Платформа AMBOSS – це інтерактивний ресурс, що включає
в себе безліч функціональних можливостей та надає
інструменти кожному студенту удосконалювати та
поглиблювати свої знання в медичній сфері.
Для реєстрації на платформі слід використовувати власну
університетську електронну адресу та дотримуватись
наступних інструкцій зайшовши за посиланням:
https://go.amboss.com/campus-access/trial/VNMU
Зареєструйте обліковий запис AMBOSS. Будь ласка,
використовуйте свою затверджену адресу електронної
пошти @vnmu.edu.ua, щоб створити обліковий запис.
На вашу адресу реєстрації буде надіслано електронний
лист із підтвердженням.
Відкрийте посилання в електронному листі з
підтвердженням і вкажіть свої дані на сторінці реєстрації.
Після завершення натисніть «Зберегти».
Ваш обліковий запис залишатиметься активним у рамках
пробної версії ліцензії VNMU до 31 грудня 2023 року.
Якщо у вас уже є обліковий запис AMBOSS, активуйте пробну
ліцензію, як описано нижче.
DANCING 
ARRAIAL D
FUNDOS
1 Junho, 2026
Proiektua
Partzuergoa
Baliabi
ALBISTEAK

───

» Exercise brief
An exact repetition of all the entries is required.

» Finished exercise
Платформа AMBOSS – це інтерактивний ресурс, що включає
в себе безліч функціональних можливостей та надає
інструменти кожному студенту удосконалювати та
поглиблювати свої знання в медичній сфері.
Для реєстрації на платформі слід використовувати власну
університетську електронну адресу та дотримуватись
наступних інструкцій зайшовши за посиланням:
https://go.amboss.com/campus-access/trial/VNMU
Зареєструйте обліковий запис AMBOSS. Будь ласка,
використовуйте свою затверджену адресу електронної
пошти @vnmu.edu.ua, щоб створити обліковий запис.
На вашу адресу реєстрації буде надіслано електронний
лист із підтвердженням.
Відкрийте посилання в електронному листі з
підтвердженням і вкажіть свої дані на сторінці реєстрації.
Після завершення натисніть «Зберегти».
Ваш обліковий запис залишатиметься активним у рамках
пробної версії ліцензії VNMU до 31 грудня 2023 року.
Якщо у вас уже є обліковий запис AMBOSS, активуйте пробну
ліцензію, як описано нижче.
DANCING 
ARRAIAL D
FUNDOS
1 Junho, 2026
Proiektua
Partzuergoa
Baliabi
ALBISTEAK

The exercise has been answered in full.